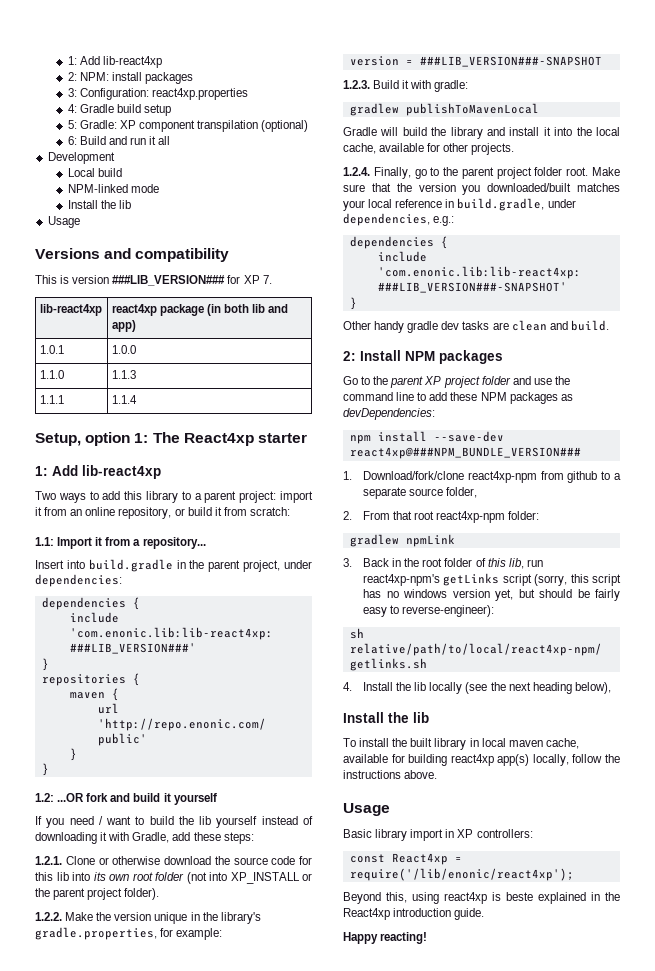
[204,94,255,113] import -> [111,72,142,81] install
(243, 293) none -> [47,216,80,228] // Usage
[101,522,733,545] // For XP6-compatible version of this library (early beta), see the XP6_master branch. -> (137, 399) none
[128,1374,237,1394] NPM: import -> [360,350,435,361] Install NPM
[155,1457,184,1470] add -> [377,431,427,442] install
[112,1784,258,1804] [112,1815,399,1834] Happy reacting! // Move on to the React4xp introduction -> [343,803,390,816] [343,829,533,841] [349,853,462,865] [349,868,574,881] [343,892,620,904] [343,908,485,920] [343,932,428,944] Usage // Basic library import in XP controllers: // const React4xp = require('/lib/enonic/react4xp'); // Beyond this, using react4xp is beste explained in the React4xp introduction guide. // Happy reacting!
================
**TASK TO CARRY OUT**
Write out only the lines that run from the line containing "(243, 293) none -> [47,216,80,228] // Usage" through the line containing "[155,1457,184,1470] add ->", both included, exactly as they appear above.

**SOLUTION**
(243, 293) none -> [47,216,80,228] // Usage
[101,522,733,545] // For XP6-compatible version of this library (early beta), see the XP6_master branch. -> (137, 399) none
[128,1374,237,1394] NPM: import -> [360,350,435,361] Install NPM
[155,1457,184,1470] add -> [377,431,427,442] install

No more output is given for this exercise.